[STORED DATA — start]

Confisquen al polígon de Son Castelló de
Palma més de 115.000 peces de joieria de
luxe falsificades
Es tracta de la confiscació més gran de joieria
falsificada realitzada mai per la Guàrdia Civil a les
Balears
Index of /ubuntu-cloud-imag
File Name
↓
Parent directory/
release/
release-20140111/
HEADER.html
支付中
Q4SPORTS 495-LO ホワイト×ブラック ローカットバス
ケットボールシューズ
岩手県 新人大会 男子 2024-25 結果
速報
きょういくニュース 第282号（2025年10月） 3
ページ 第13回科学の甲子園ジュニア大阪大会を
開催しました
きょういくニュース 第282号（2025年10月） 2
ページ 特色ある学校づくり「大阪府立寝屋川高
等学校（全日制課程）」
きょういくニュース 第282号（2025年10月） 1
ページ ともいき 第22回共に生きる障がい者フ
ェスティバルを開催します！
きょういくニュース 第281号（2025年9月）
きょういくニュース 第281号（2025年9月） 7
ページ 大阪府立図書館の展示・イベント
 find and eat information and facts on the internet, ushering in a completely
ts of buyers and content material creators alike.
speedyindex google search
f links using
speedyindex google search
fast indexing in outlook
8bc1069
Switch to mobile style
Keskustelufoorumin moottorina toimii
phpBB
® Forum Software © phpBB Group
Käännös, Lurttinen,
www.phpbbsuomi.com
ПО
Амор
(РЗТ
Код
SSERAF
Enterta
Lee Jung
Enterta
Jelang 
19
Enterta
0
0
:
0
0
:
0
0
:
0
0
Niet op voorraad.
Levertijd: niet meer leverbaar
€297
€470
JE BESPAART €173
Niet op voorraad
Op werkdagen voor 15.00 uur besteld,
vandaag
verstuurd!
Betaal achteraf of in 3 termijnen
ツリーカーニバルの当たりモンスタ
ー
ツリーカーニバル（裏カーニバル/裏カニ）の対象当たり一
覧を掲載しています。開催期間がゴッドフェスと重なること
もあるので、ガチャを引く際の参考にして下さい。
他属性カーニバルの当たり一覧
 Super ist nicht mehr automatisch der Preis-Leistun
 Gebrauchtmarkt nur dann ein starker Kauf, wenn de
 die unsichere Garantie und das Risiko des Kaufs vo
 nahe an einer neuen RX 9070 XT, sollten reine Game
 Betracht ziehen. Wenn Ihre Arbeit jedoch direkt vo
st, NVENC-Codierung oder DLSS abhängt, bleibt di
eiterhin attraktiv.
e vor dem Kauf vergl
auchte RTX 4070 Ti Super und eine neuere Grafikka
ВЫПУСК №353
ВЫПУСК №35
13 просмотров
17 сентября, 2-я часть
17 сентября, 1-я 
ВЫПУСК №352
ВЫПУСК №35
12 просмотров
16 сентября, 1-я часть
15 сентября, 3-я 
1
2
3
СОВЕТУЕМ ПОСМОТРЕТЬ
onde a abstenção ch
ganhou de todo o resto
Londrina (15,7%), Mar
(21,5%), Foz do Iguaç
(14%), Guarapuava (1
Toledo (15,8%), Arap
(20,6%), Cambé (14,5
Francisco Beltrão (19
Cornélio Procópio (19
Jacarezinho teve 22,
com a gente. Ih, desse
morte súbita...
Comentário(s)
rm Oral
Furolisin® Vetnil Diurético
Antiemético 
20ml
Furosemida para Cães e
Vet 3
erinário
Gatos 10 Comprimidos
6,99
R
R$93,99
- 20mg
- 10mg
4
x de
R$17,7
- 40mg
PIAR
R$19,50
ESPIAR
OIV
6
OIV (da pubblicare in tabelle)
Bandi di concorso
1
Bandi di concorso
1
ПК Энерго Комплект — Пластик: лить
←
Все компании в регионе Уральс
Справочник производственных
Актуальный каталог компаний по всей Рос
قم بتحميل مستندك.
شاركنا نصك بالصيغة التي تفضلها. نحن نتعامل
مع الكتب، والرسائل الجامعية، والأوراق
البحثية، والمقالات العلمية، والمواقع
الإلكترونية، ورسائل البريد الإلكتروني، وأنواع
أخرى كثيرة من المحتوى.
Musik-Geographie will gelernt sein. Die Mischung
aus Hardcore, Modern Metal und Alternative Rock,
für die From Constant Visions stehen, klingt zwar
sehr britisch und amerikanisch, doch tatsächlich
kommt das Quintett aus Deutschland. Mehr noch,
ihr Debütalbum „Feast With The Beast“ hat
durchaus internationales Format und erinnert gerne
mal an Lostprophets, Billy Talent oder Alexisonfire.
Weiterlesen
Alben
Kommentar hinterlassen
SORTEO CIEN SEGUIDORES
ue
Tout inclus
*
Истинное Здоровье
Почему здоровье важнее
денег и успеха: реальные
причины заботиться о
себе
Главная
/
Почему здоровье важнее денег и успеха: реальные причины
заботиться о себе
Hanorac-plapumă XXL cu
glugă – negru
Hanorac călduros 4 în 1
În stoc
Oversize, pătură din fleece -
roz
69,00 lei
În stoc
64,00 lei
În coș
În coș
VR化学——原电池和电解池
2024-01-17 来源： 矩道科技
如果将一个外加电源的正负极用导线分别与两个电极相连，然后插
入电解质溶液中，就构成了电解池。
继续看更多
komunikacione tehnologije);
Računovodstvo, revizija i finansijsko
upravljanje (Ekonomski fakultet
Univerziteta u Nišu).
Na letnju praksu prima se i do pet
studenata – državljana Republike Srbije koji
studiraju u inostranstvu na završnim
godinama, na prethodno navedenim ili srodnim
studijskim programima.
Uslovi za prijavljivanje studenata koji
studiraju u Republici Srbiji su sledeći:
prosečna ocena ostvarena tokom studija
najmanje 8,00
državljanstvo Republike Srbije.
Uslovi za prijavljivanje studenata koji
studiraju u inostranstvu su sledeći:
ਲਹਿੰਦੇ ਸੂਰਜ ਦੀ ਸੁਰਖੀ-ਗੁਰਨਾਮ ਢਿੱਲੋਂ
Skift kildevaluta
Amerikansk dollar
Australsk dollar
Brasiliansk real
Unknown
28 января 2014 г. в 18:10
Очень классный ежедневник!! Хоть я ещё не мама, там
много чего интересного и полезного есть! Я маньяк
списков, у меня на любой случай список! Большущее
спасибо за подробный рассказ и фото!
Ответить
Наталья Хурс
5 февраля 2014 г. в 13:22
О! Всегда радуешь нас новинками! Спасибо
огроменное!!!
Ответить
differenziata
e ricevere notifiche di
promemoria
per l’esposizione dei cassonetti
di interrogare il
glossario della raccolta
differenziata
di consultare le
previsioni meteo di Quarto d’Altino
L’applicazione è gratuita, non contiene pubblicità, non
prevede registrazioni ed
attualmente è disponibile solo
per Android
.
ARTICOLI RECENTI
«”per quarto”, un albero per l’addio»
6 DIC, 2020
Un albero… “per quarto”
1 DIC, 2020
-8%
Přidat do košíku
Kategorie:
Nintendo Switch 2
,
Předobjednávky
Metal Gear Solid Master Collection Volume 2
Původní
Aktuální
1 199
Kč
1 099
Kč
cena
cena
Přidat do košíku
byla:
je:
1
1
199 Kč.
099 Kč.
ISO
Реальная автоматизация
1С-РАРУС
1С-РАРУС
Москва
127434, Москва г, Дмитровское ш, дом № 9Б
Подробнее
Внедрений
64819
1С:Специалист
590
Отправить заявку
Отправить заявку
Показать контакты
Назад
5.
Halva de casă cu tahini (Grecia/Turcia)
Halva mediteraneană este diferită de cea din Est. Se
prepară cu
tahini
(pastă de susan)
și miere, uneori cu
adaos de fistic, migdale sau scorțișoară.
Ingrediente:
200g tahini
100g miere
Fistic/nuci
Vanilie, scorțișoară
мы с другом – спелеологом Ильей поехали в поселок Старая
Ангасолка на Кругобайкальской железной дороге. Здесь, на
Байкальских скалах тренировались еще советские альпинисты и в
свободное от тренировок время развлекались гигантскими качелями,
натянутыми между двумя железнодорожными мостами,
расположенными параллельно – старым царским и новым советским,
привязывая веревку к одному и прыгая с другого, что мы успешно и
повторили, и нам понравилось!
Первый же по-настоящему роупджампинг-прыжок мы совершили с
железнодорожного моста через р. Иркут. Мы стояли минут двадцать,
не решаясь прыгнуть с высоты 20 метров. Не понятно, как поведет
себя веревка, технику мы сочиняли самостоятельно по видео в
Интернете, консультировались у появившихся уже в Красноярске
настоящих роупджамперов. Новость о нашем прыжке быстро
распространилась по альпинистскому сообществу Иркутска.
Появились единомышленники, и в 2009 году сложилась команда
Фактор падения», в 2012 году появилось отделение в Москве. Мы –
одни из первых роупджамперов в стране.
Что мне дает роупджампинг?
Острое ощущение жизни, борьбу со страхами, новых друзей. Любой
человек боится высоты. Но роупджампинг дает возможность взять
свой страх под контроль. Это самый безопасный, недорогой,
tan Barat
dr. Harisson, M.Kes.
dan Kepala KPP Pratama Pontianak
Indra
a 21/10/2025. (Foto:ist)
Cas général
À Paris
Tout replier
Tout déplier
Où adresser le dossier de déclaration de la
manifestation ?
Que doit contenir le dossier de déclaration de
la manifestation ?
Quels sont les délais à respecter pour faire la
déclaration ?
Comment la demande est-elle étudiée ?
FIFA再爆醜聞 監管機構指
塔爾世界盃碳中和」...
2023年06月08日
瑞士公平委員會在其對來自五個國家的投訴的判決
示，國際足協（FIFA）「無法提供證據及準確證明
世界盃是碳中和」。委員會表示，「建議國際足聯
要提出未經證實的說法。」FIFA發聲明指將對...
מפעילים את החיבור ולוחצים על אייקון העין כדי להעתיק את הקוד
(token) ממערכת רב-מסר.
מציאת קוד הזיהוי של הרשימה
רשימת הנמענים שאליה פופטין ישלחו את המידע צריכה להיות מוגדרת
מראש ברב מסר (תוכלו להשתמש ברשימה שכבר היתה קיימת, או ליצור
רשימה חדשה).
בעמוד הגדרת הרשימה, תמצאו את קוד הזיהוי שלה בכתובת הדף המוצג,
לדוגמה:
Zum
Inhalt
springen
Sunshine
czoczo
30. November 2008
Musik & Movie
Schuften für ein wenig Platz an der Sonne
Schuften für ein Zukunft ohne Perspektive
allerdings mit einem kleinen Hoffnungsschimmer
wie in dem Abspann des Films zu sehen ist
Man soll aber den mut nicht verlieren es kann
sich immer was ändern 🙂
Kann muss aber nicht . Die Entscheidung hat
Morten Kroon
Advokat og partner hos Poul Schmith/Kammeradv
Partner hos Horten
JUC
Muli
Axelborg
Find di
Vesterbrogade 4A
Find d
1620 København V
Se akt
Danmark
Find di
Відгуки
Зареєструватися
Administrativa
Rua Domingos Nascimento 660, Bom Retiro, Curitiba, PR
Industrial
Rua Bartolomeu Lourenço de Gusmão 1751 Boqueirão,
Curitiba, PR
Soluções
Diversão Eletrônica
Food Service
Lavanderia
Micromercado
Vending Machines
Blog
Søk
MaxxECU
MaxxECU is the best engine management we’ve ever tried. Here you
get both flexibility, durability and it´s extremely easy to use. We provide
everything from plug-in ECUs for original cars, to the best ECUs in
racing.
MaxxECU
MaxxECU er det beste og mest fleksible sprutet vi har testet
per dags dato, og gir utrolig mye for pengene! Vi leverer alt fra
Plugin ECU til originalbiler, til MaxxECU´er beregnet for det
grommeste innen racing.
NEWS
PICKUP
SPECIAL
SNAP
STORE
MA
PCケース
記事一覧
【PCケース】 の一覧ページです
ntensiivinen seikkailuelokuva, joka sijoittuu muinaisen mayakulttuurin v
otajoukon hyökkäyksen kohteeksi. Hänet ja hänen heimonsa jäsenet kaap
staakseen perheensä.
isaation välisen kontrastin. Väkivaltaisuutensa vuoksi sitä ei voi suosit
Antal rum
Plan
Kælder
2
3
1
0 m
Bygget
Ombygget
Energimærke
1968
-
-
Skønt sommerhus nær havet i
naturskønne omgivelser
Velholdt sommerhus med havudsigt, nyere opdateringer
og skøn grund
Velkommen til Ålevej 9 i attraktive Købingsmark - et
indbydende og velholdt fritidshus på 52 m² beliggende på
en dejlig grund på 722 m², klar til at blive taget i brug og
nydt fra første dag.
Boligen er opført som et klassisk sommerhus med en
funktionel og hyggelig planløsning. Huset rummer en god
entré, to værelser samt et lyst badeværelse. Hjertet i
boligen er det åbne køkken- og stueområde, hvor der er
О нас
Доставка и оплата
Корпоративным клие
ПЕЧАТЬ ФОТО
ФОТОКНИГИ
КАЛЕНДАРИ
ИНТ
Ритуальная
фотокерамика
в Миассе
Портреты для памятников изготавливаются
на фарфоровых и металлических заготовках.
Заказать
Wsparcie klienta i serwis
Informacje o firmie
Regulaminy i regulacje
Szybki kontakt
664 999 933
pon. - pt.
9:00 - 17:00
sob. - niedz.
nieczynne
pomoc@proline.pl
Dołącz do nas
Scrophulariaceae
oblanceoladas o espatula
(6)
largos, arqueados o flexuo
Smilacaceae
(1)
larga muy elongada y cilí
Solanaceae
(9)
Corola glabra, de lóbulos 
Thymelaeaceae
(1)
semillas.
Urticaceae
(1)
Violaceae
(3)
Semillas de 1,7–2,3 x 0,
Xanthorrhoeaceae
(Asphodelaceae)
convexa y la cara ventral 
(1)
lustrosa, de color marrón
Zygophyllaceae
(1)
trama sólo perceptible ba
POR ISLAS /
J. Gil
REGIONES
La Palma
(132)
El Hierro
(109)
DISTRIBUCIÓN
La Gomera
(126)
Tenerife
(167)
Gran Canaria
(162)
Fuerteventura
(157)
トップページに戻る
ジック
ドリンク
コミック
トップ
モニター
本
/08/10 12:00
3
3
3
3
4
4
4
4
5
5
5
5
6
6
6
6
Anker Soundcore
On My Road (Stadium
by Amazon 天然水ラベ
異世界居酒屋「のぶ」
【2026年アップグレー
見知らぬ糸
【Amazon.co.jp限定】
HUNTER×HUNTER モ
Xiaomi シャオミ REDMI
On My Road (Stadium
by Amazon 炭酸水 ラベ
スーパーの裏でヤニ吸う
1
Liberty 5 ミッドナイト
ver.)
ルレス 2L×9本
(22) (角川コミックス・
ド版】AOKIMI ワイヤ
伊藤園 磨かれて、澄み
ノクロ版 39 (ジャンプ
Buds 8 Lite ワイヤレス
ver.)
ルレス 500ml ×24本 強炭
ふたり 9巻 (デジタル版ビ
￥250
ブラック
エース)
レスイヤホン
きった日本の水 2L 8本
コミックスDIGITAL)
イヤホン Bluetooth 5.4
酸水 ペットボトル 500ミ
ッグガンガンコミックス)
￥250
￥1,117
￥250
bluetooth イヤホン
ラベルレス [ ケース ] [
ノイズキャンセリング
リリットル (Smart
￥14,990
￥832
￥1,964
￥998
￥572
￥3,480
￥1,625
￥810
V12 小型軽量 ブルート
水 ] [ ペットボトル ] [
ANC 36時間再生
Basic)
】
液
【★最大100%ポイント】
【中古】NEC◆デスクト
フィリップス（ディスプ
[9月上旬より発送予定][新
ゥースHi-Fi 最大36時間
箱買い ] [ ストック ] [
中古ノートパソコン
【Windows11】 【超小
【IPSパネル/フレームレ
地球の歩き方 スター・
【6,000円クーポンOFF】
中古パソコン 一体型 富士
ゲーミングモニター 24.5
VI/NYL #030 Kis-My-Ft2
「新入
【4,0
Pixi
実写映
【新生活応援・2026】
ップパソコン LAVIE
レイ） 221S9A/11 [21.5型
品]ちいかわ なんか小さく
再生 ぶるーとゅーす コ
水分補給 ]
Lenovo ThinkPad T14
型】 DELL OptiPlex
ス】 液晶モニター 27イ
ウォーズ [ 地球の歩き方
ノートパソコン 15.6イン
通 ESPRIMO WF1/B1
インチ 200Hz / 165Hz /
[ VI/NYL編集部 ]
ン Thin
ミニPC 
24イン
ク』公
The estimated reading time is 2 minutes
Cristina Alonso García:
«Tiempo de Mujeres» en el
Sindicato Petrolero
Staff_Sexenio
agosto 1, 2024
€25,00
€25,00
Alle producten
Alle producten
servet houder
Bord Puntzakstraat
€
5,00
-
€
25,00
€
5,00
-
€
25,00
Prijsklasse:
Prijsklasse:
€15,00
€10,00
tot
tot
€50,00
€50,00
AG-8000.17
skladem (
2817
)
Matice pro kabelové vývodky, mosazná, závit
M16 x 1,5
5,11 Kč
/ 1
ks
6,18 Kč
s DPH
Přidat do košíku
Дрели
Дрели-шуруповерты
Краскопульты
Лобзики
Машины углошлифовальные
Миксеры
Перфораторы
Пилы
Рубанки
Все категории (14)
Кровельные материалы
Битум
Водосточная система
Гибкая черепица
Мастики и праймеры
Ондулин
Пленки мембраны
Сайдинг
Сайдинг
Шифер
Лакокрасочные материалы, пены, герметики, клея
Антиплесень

[STORED DATA — finish]

**TASK GOAL**
Write out the entries from their first line through the line with "Super ist nicht", that line included, as a JSON list of strings with one string per line, leaving out blank lines.

**SOLUTION TO THIS EXERCISE**
[
  "Confisquen al polígon de Son Castelló de",
  "Palma més de 115.000 peces de joieria de",
  "luxe falsificades",
  "Es tracta de la confiscació més gran de joieria",
  "falsificada realitzada mai per la Guàrdia Civil a les",
  "Balears",
  "Index of /ubuntu-cloud-imag",
  "File Name",
  "↓",
  "Parent directory/",
  "release/",
  "release-20140111/",
  "HEADER.html",
  "支付中",
  "Q4SPORTS 495-LO ホワイト×ブラック ローカットバス",
  "ケットボールシューズ",
  "岩手県 新人大会 男子 2024-25 結果",
  "速報",
  "きょういくニュース 第282号（2025年10月） 3",
  "ページ 第13回科学の甲子園ジュニア大阪大会を",
  "開催しました",
  "きょういくニュース 第282号（2025年10月） 2",
  "ページ 特色ある学校づくり「大阪府立寝屋川高",
  "等学校（全日制課程）」",
  "きょういくニュース 第282号（2025年10月） 1",
  "ページ ともいき 第22回共に生きる障がい者フ",
  "ェスティバルを開催します！",
  "きょういくニュース 第281号（2025年9月）",
  "きょういくニュース 第281号（2025年9月） 7",
  "ページ 大阪府立図書館の展示・イベント",
  " find and eat information and facts on the internet, ushering in a completely",
  "ts of buyers and content material creators alike.",
  "speedyindex google search",
  "f links using",
  "speedyindex google search",
  "fast indexing in outlook",
  "8bc1069",
  "Switch to mobile style",
  "Keskustelufoorumin moottorina toimii",
  "phpBB",
  "® Forum Software © phpBB Group",
  "Käännös, Lurttinen,",
  "www.phpbbsuomi.com",
  "ПО",
  "Амор",
  "(РЗТ",
  "Код",
  "SSERAF",
  "Enterta",
  "Lee Jung",
  "Enterta",
  "Jelang ",
  "19",
  "Enterta",
  "0",
  "0",
  ":",
  "0",
  "0",
  ":",
  "0",
  "0",
  ":",
  "0",
  "0",
  "Niet op voorraad.",
  "Levertijd: niet meer leverbaar",
  "€297",
  "€470",
  "JE BESPAART €173",
  "Niet op voorraad",
  "Op werkdagen voor 15.00 uur besteld,",
  "vandaag",
  "verstuurd!",
  "Betaal achteraf of in 3 termijnen",
  "ツリーカーニバルの当たりモンスタ",
  "ー",
  "ツリーカーニバル（裏カーニバル/裏カニ）の対象当たり一",
  "覧を掲載しています。開催期間がゴッドフェスと重なること",
  "もあるので、ガチャを引く際の参考にして下さい。",
  "他属性カーニバルの当たり一覧",
  " Super ist nicht mehr automatisch der Preis-Leistun"
]